The problem is that it's good for only a year. Mares that have been darted with the PZP vaccine "would either need to be gathered or bait/water trapped every year and retreated with PZP, or mares would need to be located, identified, and successfully darted every year with a booster dose of liquid PZP," the draft EA says.
"Locating, identifying, and successfully darting all individual mares during later winter or early spring annually is logistically infeasible across the vast expanse of most HMAs," it says.
BLM states in the draft EA that PZP would be used as a "population growth suppression" action only if "the results of the spay procedure indicate that spaying is not a feasible management tool for this HMA."

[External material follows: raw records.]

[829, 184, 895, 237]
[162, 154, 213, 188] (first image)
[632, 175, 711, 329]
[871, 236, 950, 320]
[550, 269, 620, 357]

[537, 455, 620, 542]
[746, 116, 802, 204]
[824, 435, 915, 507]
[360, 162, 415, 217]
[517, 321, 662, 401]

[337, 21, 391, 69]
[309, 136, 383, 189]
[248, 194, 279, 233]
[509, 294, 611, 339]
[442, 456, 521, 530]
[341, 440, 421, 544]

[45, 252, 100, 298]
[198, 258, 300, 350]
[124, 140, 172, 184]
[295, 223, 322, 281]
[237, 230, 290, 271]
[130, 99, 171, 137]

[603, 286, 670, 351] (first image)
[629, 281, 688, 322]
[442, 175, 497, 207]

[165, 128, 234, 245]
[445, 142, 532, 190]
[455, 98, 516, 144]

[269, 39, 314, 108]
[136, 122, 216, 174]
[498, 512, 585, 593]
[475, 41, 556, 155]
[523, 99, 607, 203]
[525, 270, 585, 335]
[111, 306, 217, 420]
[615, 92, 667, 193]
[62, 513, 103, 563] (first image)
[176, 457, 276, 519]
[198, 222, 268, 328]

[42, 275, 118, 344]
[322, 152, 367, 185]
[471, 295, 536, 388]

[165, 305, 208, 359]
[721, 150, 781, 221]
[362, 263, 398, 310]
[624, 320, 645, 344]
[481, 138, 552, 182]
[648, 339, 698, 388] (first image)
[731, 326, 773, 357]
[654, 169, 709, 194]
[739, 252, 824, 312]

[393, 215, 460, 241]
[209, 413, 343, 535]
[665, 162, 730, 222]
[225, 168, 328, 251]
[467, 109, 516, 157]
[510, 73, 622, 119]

Meanwhile, there are about 82,000 wild horses and burros roaming roughly 27 million acres of federal herd management areas. That's more than three times the appropriate management level.
BLM has taken steps to address the issue, including last month updating an agency policy for selling wild horses and burros to make it easier to purchase bulk numbers of animals (E&E News PM, July 24).
It also established an Online Corral site designed to increase adoptions and whittle down the 46,000 unadopted and unsold horses that BLM is caring for in holding pens and corrals across the West (E&E News PM, May 18).
Congress has also stepped into the debate.
Utah Republican Rep. Chris Stewart added an amendment to a $35 billion spending bill for EPA, the Interior Department and related agencies that would allow Interior to use permanent sterilization to manage growing wild horse and burro populations (E&E Daily, June 7).
Stewart's "chemical or surgical sterilization" amendment is part of the final appropriations bill the House approved this summer.
But it's not in the Senate version of the bill, and congressional observers say it most likely will be removed in a bid to avoid a Senate blockade (E&E Daily, Aug. 15).